▸ **Exercise description**
Could the data underneath be repeated exactly, in full?
[Opening Records supplied section]
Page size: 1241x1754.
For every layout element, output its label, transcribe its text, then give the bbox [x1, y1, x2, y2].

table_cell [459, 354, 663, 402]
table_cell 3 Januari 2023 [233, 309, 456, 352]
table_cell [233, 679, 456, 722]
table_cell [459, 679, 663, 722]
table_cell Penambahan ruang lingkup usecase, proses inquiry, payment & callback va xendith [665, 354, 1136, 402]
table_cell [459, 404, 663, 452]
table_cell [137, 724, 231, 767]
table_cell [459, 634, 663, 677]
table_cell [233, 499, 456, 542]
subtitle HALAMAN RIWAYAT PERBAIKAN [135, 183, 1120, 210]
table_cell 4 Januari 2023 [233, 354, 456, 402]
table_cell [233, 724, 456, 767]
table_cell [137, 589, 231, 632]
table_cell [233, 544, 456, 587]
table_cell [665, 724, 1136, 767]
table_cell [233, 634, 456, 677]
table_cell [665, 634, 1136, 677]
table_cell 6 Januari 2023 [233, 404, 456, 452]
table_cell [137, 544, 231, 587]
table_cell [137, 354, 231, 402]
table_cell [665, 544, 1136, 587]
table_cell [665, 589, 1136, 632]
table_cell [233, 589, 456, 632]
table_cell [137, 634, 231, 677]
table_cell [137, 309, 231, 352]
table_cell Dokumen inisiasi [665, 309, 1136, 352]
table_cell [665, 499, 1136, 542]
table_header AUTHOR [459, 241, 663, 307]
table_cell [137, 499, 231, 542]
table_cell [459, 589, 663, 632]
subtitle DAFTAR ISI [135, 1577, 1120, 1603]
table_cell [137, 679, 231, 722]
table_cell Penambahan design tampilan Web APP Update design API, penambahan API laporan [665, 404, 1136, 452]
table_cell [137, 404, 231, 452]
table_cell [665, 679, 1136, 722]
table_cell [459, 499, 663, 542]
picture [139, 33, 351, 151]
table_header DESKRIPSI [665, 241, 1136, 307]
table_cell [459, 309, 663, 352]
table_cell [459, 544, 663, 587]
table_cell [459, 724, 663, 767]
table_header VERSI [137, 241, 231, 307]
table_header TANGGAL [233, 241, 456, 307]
[Closing Records supplied section]
▸ **Response to this task**
Page size: 1241x1754.
For every layout element, output its label, transcribe its text, then give the bbox [x1, y1, x2, y2].

table_cell [459, 354, 663, 402]
table_cell 3 Januari 2023 [233, 309, 456, 352]
table_cell [233, 679, 456, 722]
table_cell [459, 679, 663, 722]
table_cell Penambahan ruang lingkup usecase, proses inquiry, payment & callback va xendith [665, 354, 1136, 402]
table_cell [459, 404, 663, 452]
table_cell [137, 724, 231, 767]
table_cell [459, 634, 663, 677]
table_cell [233, 499, 456, 542]
subtitle HALAMAN RIWAYAT PERBAIKAN [135, 183, 1120, 210]
table_cell 4 Januari 2023 [233, 354, 456, 402]
table_cell [233, 724, 456, 767]
table_cell [137, 589, 231, 632]
table_cell [233, 544, 456, 587]
table_cell [665, 724, 1136, 767]
table_cell [233, 634, 456, 677]
table_cell [665, 634, 1136, 677]
table_cell 6 Januari 2023 [233, 404, 456, 452]
table_cell [137, 544, 231, 587]
table_cell [137, 354, 231, 402]
table_cell [665, 544, 1136, 587]
table_cell [665, 589, 1136, 632]
table_cell [233, 589, 456, 632]
table_cell [137, 634, 231, 677]
table_cell [137, 309, 231, 352]
table_cell Dokumen inisiasi [665, 309, 1136, 352]
table_cell [665, 499, 1136, 542]
table_header AUTHOR [459, 241, 663, 307]
table_cell [137, 499, 231, 542]
table_cell [459, 589, 663, 632]
subtitle DAFTAR ISI [135, 1577, 1120, 1603]
table_cell [137, 679, 231, 722]
table_cell Penambahan design tampilan Web APP Update design API, penambahan API laporan [665, 404, 1136, 452]
table_cell [137, 404, 231, 452]
table_cell [665, 679, 1136, 722]
table_cell [459, 499, 663, 542]
picture [139, 33, 351, 151]
table_header DESKRIPSI [665, 241, 1136, 307]
table_cell [459, 309, 663, 352]
table_cell [459, 544, 663, 587]
table_cell [459, 724, 663, 767]
table_header VERSI [137, 241, 231, 307]
table_header TANGGAL [233, 241, 456, 307]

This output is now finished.